2. Please suggest some tips to get really good quality images in DSC H9 at maximum zoom range.(like what parameters to set in the camera such as focal length, aperture, ISO, Shutter speed etc)

3. If i get a canon EOS 650D SLR mounted with a canon 100-400mm lens or canon 55 - 250mm lens will i get great pictures at maximum zoom level such as at 400mm or at 250mm.

4. Does DSLR lens too have the problem of low image quality for snaps taken at maximum zoom level?

A. A 15x zoom will always be compromised for quality at at least one of the extremes. It's hard to make a long zoom anyway. Making a long zoom cheaply means quality corners have to be cut. A 4x DSLR lens is not going to have the same sorts of problems at the longest focal length.

As you zoom out the maximum aperture decreases substantially on a 15x zoom, meaning slower shutter speeds have to be used and that increases the chance of camera shake.

Any DSLR with 100-400mm lens should give you far better quality. The larger sensor will give you clearer images with less noise anyway and the superior lens quality will not drop off in quality in the same way as your compact.

A tripod isn't always necessary with a 400mm lens for daylight shots, but settings and technique are important.
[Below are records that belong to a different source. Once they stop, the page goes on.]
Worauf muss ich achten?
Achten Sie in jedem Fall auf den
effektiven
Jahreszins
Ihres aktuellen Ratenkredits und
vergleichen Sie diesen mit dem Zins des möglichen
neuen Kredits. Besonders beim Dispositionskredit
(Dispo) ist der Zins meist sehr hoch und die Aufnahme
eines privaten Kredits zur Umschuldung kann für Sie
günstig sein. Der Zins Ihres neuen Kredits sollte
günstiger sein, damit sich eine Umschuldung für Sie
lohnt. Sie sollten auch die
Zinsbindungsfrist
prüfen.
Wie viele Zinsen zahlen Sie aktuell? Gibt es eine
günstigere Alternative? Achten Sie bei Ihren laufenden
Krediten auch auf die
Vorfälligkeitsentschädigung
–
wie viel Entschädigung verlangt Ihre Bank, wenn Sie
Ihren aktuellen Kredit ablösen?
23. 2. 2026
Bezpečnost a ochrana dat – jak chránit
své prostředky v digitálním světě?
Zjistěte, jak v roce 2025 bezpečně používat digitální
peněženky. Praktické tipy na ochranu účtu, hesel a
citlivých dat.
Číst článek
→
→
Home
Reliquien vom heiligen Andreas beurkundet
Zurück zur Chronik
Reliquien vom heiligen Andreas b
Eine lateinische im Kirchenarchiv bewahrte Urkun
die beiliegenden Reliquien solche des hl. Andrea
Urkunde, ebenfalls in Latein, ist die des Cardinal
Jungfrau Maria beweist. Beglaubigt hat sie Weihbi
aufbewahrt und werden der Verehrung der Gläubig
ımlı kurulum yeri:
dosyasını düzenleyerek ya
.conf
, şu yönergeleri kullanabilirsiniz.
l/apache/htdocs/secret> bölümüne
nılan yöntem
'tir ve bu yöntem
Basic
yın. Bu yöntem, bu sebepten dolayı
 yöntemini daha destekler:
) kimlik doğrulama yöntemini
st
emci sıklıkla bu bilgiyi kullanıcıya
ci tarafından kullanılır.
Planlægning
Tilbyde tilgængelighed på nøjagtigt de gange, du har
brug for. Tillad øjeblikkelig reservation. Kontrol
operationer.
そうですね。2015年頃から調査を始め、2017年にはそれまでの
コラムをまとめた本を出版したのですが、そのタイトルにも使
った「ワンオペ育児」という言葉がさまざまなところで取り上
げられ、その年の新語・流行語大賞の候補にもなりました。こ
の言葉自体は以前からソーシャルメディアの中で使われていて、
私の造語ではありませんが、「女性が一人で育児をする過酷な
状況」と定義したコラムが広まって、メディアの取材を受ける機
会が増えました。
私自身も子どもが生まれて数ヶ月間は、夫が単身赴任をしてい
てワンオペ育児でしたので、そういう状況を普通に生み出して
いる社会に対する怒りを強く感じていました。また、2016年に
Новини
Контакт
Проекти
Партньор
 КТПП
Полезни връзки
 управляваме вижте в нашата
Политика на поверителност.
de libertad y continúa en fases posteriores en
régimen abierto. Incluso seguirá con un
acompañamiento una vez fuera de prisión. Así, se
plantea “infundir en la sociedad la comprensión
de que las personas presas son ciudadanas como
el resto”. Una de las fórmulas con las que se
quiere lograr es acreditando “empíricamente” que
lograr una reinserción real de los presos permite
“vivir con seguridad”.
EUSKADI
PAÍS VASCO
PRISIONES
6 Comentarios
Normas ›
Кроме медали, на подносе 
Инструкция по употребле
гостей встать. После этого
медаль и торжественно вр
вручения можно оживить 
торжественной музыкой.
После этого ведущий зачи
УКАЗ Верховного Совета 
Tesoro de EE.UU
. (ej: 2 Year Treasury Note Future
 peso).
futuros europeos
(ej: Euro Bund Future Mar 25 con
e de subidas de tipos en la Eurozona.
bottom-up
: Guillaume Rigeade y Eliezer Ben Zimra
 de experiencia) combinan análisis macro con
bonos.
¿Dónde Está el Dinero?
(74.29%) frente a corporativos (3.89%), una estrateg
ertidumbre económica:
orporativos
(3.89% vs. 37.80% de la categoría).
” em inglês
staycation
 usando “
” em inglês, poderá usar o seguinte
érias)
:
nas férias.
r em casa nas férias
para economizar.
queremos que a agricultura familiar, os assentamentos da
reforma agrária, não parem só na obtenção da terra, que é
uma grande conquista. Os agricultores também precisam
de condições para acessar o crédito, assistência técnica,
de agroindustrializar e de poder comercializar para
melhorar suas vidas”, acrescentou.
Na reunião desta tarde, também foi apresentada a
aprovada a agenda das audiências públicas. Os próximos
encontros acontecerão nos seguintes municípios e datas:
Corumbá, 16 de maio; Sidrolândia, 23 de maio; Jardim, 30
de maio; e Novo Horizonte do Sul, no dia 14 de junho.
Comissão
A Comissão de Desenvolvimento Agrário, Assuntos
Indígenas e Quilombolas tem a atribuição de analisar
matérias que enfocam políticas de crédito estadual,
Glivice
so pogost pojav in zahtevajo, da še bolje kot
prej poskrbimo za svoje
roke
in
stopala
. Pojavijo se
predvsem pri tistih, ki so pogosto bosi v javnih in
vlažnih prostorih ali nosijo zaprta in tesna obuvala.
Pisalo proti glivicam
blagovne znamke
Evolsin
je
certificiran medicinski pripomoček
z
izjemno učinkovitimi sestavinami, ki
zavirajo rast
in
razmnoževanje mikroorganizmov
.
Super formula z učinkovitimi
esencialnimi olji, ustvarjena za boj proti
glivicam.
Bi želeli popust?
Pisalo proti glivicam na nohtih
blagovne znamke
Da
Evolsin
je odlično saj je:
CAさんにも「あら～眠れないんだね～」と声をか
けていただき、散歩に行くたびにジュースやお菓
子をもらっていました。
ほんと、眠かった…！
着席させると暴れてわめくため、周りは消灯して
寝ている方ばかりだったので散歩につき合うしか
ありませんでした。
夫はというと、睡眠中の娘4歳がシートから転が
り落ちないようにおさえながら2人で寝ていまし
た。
With a proper DSLR stabilised lens, you should be able to hand-hold down to 1/250 second shutter speed - maybe even 1/125 if you practice. In lower light you might need to bump up ISO to get the shutter speed high enough, but ISO 800 or 1600 should still give good pictures on a good DSLR, whereas anything above 400 is likely to show too much noise and/or colour fringing on a small sensor compact like your Sony. When the light gets too low for 1/125 at ISO 1600 you really do need the stability of a tripod.

For your Sony I would be surprised if you can use much faster than ISO 400 without excessive noise, so I would shoot ISO 400 when using extreme telephoto to allow as fast a shutter speed as possible.

Historically, the rule of thumb was that shutter speed ideally should be at least 1/focal-length, so at 250mm 1/250 second or at 400mm 1/500 second (as there is no 1/400 setting). In practice, image stabilisation should give you at least 1 speed slower, maybe 2 speeds if you steady yourself, so you might just about get away with 1/60 second at 250mm or 1/125 second at 400mm - but I would still recommend at least 1/125 second at 250mm and 1/250 second at 400mm whenever you can.

Lenses tend to give the worst results at their widest apertures, and that's even more noticeable on cheap long zooms, but unfortunately you will want a wide aperture to get the faster shutter speeds. If you can, try to use an aperture which is at least 1 stop smaller than the widest aperture, but keeping shutter speeds high enough is still more important for hand-holding long zooms.

With a tripod you can avoid the widest apertures and use a lower speed shutter when necessary - but that doesn't necessarily help if you are trying to catch a fast moving animal!

All in all the DSLR would be a good move. You can use higher ISO which in turn allows you to use higher shutter speeds and smaller apertures, so you will be able to hand-hold with reasonable stability more often and still get crisp, high-quality images at longer distances.